_EXCERTO PARA LEITURA:_
=======

Passado o desvio para Carroceiras, a estrada começa a descer lentamente o vale do Rabaçal. Sempre a meia encosta passa junto ao lameiro de Cobelas e atravessa o ribeiro das Geleias. Já à vista das antigas minas de ouro da Jariça, desativadas há mais de sessenta anos e que ora se cobrem de disciplinados castanheiros, verá um desvio à direita que conduz a Peleias, um lugar modesto e depois a Tuizelo, este sim, a merecer absolutamente uma visita. É aqui, em Tuizelo, que se faz a romaria a Nossa Senhora dos Remédios (31 de agosto a 8 de setembro). A igreja onde se congrega a confraria é um magnífico exemplar barroco, com uma nave de avantajada dimensão, abóbada de berço pintada e bons retábulos em talha dourada e policromada, que bem atestam o apego esmoler da população.
No exterior, a amplidão do espaço, a Casa da Confraria com a sua varanda alpendrada e o fontanário de alto espaldar, prenunciam ao visitante a surpresa que o espera. A aldeia em si não parece ter-se valido da fama do santuário, nem mesmo a Igreja Matriz, que segue os cânones rígidos que tipificam a arquitetura religiosa barroca nesta região.

=======

_LISTA DE LINHAS:_
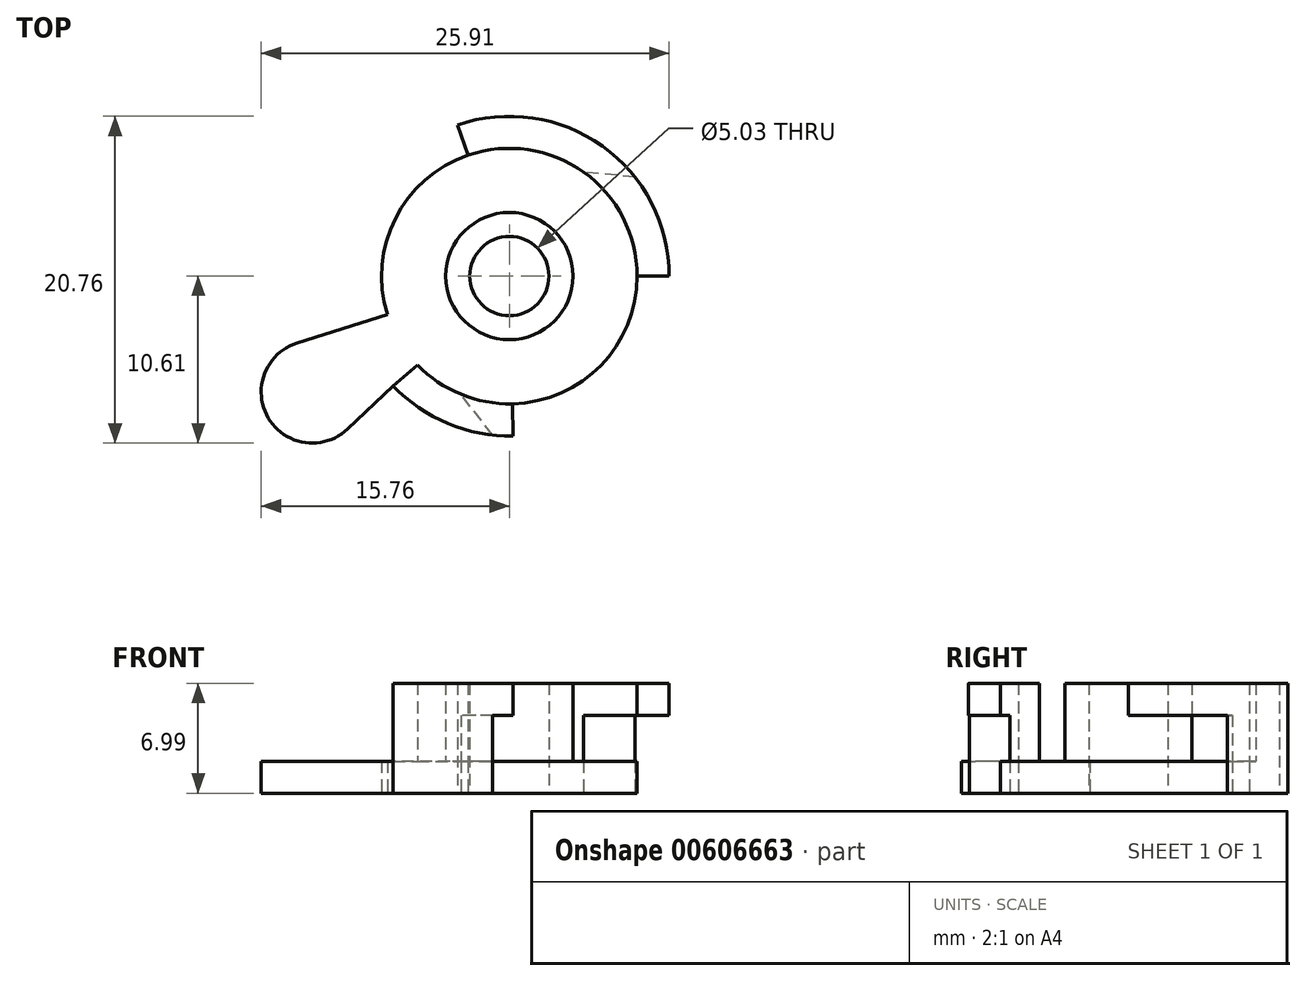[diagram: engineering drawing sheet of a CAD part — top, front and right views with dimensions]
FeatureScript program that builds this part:
annotation { "Feature Type Name" : "Feature", "Feature Type Description" : "" }
export const myFeature = defineFeature(function(context is Context, id is Id, definition is map)
    precondition{}
    {
        {
            var Q0;
            Q0=qCreatedBy(makeId("Top.planeOp"),FACE);
            var sketch = newSketch(context, id + "F0", { "sketchPlane" : qUnion([Q0])});
            skCircle(sketch, "E0", {"center": v(0, 0) * mm, "radius": 8.12 * mm});
            skCircle(sketch, "E1", {"center": v(0, 0) * mm, "radius": 2.51 * mm});
            skArc(sketch, "E2", {"start": v(10.15, 0) * mm, "mid": v(5.9, 8.26) * mm, "end": v(-3.28, 9.6) * mm});
            skLineSegment(sketch, "E3", {"start": v(-3.28, 9.6) * mm, "end": v(-2.63, 7.68) * mm});
            skLineSegment(sketch, "E4", {"start": v(10.15, 0) * mm, "end": v(8.12, 0) * mm});
            skArc(sketch, "E5", {"start": v(-9.68, -3.05) * mm, "mid": v(-5.9, -8.26) * mm, "end": v(0.24, -10.14) * mm});
            skLineSegment(sketch, "E6", {"start": v(-9.68, -3.05) * mm, "end": v(-7.74, -2.44) * mm});
            skLineSegment(sketch, "E7", {"start": v(-7.37, -6.97) * mm, "end": v(-10.28, -9.72) * mm});
            skLineSegment(sketch, "E8", {"start": v(-9.68, -3.05) * mm, "end": v(-13.5, -4.26) * mm});
            skLineSegment(sketch, "E9", {"start": v(0.24, -10.14) * mm, "end": v(0.2, -8.11) * mm});
            skLineSegment(sketch, "E10", {"start": v(-5.9, -8.26) * mm, "end": v(0, 0) * mm, "construction": true});
            skPoint(sketch, "E10.startSnap0", {"position": v(-5.9, -8.26) * mm});
            skLineSegment(sketch, "E11", {"start": v(5.9, 8.26) * mm, "end": v(0, 0) * mm, "construction": true});
            skLineSegment(sketch, "E12", {"start": v(-5.9, -8.26) * mm, "end": v(4.72, 6.6) * mm, "construction": true});
            skLineSegment(sketch, "E13", {"start": v(-8.75, -5.14) * mm, "end": v(-15.31, -9) * mm, "construction": true});
            skArc(sketch, "E14", {"start": v(-13.5, -4.26) * mm, "mid": v(-15.31, -9) * mm, "end": v(-10.28, -9.72) * mm});
            skSolve(sketch);
        }
        {
            var Q0;
            Q0=makeQuery(id+"F0.imprint","IMPRINT",FACE,{"disambiguationData":[TD([[makeQuery(id+"F0.imprint","IMPRINT",EDGE,{"derivedFrom":sQuery(id+"F0.wireOp",EDGE,"E1")}),-1.0]])]});
            var Q1;
            Q1=makeQuery(id+"F0.imprint","IMPRINT",FACE,{"disambiguationData":[TD([[makeQuery(id+"F0.imprint","IMPRINT",EDGE,{"derivedFrom":sQuery(id+"F0.wireOp",EDGE,"E2")}),1.0]])]});
            var Q2;
            {var subQ0=sQuery(id+"F0.wireOp",EDGE,"E6");Q2=makeQuery(id+"F0.imprint","IMPRINT",FACE,{"disambiguationData":[TD([[makeQuery(id+"F0.imprint","IMPRINT",EDGE,{"derivedFrom":subQ0}),-1.0]])]});}
            var Q3;
            {var subQ2=sQuery(id+"F0.wireOp",EDGE,"E7");Q3=makeQuery(id+"F0.imprint","IMPRINT",FACE,{"disambiguationData":[TD([[makeQuery(id+"F0.imprint","IMPRINT",EDGE,{"derivedFrom":subQ2}),-1.0]])]});}
            extrude(context, id + "F1", {"entities" : qUnion([Q0, Q1, Q2, Q3]), "depth" : 2.03 * mm, "offsetDistance" : 25.4 * mm});
        }
        {
            var Q0;
            Q0=makeQuery(id+"F1.opExtrude","CAP_FACE",FACE,{"disambiguationData":[OSD([sQuery(id+"F0.wireOp",EDGE,"E0"),sQuery(id+"F0.wireOp",EDGE,"E1"),sQuery(id+"F0.wireOp",EDGE,"E2"),sQuery(id+"F0.wireOp",EDGE,"E3"),sQuery(id+"F0.wireOp",EDGE,"E4"),sQuery(id+"F0.wireOp",EDGE,"E5"),sQuery(id+"F0.wireOp",EDGE,"E6"),sQuery(id+"F0.wireOp",EDGE,"E7"),sQuery(id+"F0.wireOp",EDGE,"E8"),sQuery(id+"F0.wireOp",EDGE,"E9"),sQuery(id+"F0.wireOp",EDGE,"E14")])],"isStart":false});
            var sketch = newSketch(context, id + "F2", { "sketchPlane" : qUnion([Q0])});
            skCircle(sketch, "E15", {"center": v(0, 0) * mm, "radius": 4.04 * mm});
            skCircle(sketch, "E16", {"center": v(0, 0) * mm, "radius": 2.51 * mm});
            skArc(sketch, "E17", {"start": v(-7.37, -6.97) * mm, "mid": v(-3.9, -9.37) * mm, "end": v(0.24, -10.14) * mm});
            skArc(sketch, "E18", {"start": v(10.15, 0) * mm, "mid": v(5.9, 8.26) * mm, "end": v(-3.28, 9.6) * mm});
            skCircle(sketch, "E19", {"center": v(0, 0) * mm, "radius": 8.12 * mm});
            skLineSegment(sketch, "E20", {"start": v(0.24, -10.14) * mm, "end": v(0.2, -8.11) * mm});
            skLineSegment(sketch, "E21", {"start": v(-7.37, -6.97) * mm, "end": v(-5.84, -5.63) * mm});
            skLineSegment(sketch, "E22", {"start": v(-3.28, 9.6) * mm, "end": v(-2.63, 7.68) * mm});
            skLineSegment(sketch, "E23", {"start": v(10.15, 0) * mm, "end": v(8.12, 0) * mm});
            skSolve(sketch);
        }
        {
            var Q0;
            Q0=makeQuery(id+"F2.imprint","IMPRINT",FACE,{"disambiguationData":[TD([[makeQuery(id+"F2.imprint","IMPRINT",EDGE,{"derivedFrom":sQuery(id+"F2.wireOp",EDGE,"E17")}),1.0]])]});
            var Q1;
            Q1=makeQuery(id+"F2.imprint","IMPRINT",FACE,{"disambiguationData":[TD([[makeQuery(id+"F2.imprint","IMPRINT",EDGE,{"derivedFrom":sQuery(id+"F2.wireOp",EDGE,"E15")}),1.0]])]});
            var Q2;
            Q2=makeQuery(id+"F2.imprint","IMPRINT",FACE,{"disambiguationData":[TD([[makeQuery(id+"F2.imprint","IMPRINT",EDGE,{"derivedFrom":sQuery(id+"F2.wireOp",EDGE,"E18")}),1.0]])]});
            extrude(context, id + "F3", {"entities" : qUnion([Q0, Q1, Q2]), "operationType" : NewBodyOperationType.ADD, "depth" : 4.95 * mm, "offsetDistance" : 25.4 * mm});
        }
        {
            var Q0;
            Q0=makeQuery(id+"F1.opExtrude","CAP_FACE",FACE,{"disambiguationData":[OSD([sQuery(id+"F0.wireOp",EDGE,"E0"),sQuery(id+"F0.wireOp",EDGE,"E1"),sQuery(id+"F0.wireOp",EDGE,"E2"),sQuery(id+"F0.wireOp",EDGE,"E3"),sQuery(id+"F0.wireOp",EDGE,"E4"),sQuery(id+"F0.wireOp",EDGE,"E5"),sQuery(id+"F0.wireOp",EDGE,"E6"),sQuery(id+"F0.wireOp",EDGE,"E7"),sQuery(id+"F0.wireOp",EDGE,"E8"),sQuery(id+"F0.wireOp",EDGE,"E9"),sQuery(id+"F0.wireOp",EDGE,"E14")])],"isStart":true});
            var sketch = newSketch(context, id + "F4", { "sketchPlane" : qUnion([Q0])});
            skLineSegment(sketch, "E24", {"start": v(10.15, 0) * mm, "end": v(8.12, 0) * mm});
            skArc(sketch, "E25", {"start": v(7.97, -6.29) * mm, "mid": v(9.59, -3.33) * mm, "end": v(10.15, 0) * mm});
            skCircle(sketch, "E26", {"center": v(0, 0) * mm, "radius": 8.12 * mm});
            skLineSegment(sketch, "E27", {"start": v(0.24, 10.14) * mm, "end": v(0.2, 8.11) * mm});
            skArc(sketch, "E28", {"start": v(0.24, 10.14) * mm, "mid": v(-0.42, 10.14) * mm, "end": v(-1.08, 10.09) * mm});
            skLineSegment(sketch, "E29", {"start": v(-1.08, 10.09) * mm, "end": v(-3.08, 7.51) * mm});
            skLineSegment(sketch, "E30", {"start": v(-3.08, 7.51) * mm, "end": v(-9.84, 4.74) * mm, "construction": true});
            skLineSegment(sketch, "E31", {"start": v(7.97, -6.29) * mm, "end": v(4.72, -6.6) * mm});
            skLineSegment(sketch, "E32", {"start": v(4.72, -6.6) * mm, "end": v(-3.74, -12.65) * mm, "construction": true});
            skSolve(sketch);
        }
        {
            var Q0;
            {var subQ0=sQuery(id+"F4.wireOp",EDGE,"E27");Q0=makeQuery(id+"F4.imprint","IMPRINT",FACE,{"disambiguationData":[TD([[makeQuery(id+"F4.imprint","IMPRINT",EDGE,{"derivedFrom":subQ0}),-1.0]])]});}
            var Q1;
            {var subQ0=sQuery(id+"F4.wireOp",EDGE,"E24");Q1=makeQuery(id+"F4.imprint","IMPRINT",FACE,{"disambiguationData":[TD([[makeQuery(id+"F4.imprint","IMPRINT",EDGE,{"derivedFrom":subQ0}),1.0]])]});}
            extrude(context, id + "F5", {"entities" : qUnion([Q0, Q1]), "operationType" : NewBodyOperationType.REMOVE, "oppositeDirection" : true, "depth" : 4.95 * mm, "offsetDistance" : 25.4 * mm});
        }
    });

=======

_PROBLEMA:_ Segundo o excerto sobre Tuizelo, em que período se realiza a romaria a Nossa Senhora dos Remédios?

_RESPOSTA DO EXERCÍCIO:_ De 31 de agosto a 8 de setembro.